The later might be the case—"or" is another case where the logical connective and normal interpretation differ; the logical "or" is inclusive, but the standard english meaning is exclusive. Then the fact that people are more likely to get question 3 correct is due to the fact that we're more familiar with the situation, and so already know that "If A then B" really is the logical connective.

2 comments

It's not asking you to test the card alone. It's asking to test the rule as it applies to the card. You have to check ABBA or you're not actually applying the rule to the card. This seems like QA done by an engineer vs QA done by someone who cares about QA. The "right" answer here is wrong.
> The "right" answer here is wrong.

I assume by "right", you mean the answer given? What do you think the correct answer is?

For example, the site argues that for the first test, you don't need to flip the yellow card.

Your goal, is to test the application of the rule, not, the card itself.
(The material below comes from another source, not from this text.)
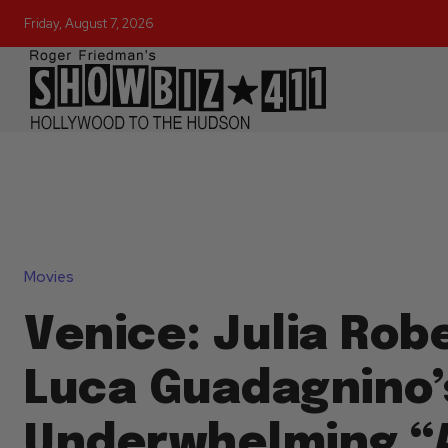
Friday, August 7, 2026
Movies
Venice: Julia Robe
Luca Guadagnino’
Underwhelming “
This is specified at:

"You have to ensure that cards have been produced in accordance with the following rule"

The rule is "If a card has a circle on one side, then it has the colour yellow on the other side."

Given a card that is yellow on the other side, you must flip it to confirm that the first half of the statement is true. Why? Because the challenge isn't to test the card, it's to test application of the rule. You can't simply assume that the rule has always worked, otherwise there is no need to test.

A square on one side, with a yellow flip side would violate the rule and thus show a defect.

I get that it's going to be a linguistics argument all the way down> For me, this is a perfect example of "works for me" engineer response vs QA doing actual testing.

How would you phrase a rule that adheres to the logical if-then connective?
I don't think they are intentional misleading. It's just that most people don't read correctly stated logical statements often and might interpret more meaning into the sentence than was intended.